▶ ASSIGNED TASK:
Everything from the line containing "vfov_deg: 25.3" through the final line of the material is to be restated word for word, and only that.

▶ INFORMATION:
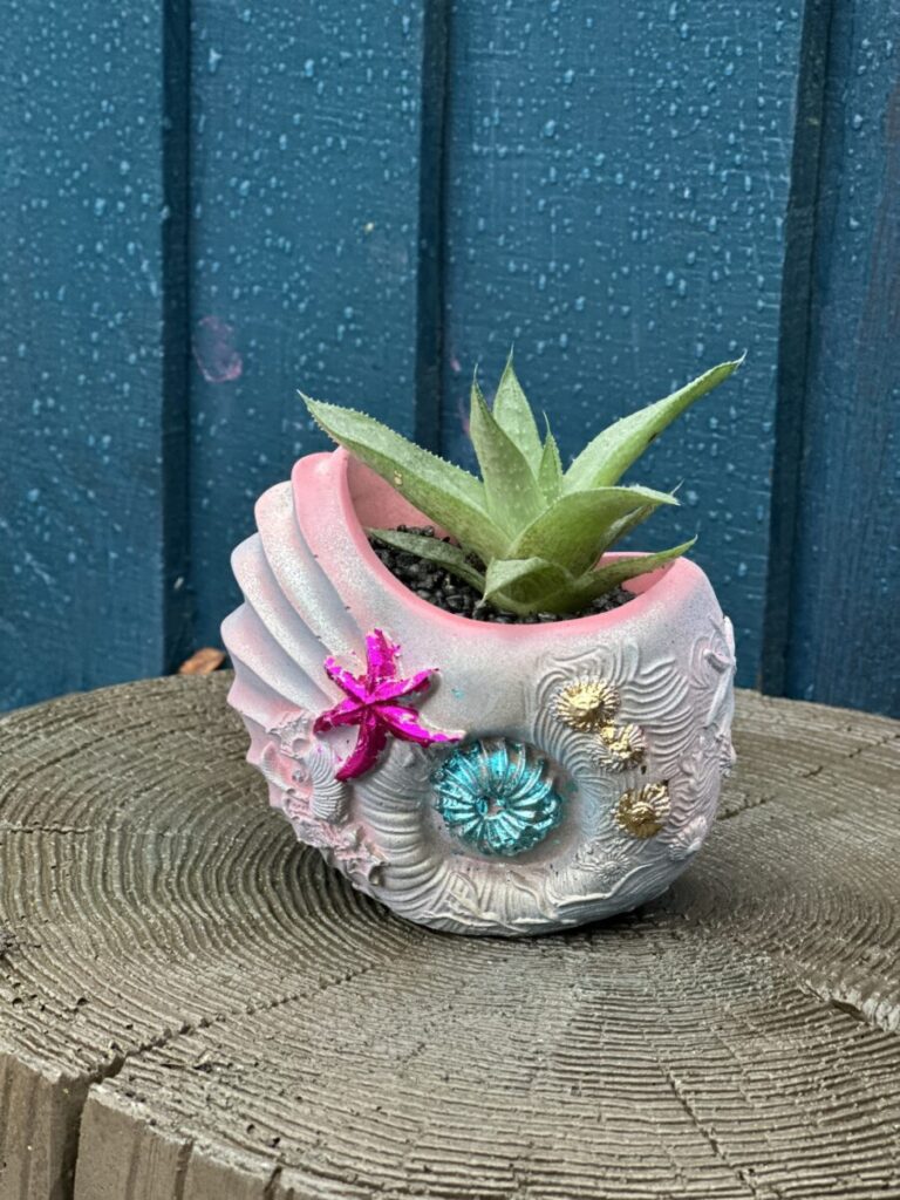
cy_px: 600
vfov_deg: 25.3
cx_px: 450
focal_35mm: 77
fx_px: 2669
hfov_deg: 19.1
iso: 320
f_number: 2.8
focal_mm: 9
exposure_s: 1/40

▶ YOUR SOLUTION:
vfov_deg: 25.3
cx_px: 450
focal_35mm: 77
fx_px: 2669
hfov_deg: 19.1
iso: 320
f_number: 2.8
focal_mm: 9
exposure_s: 1/40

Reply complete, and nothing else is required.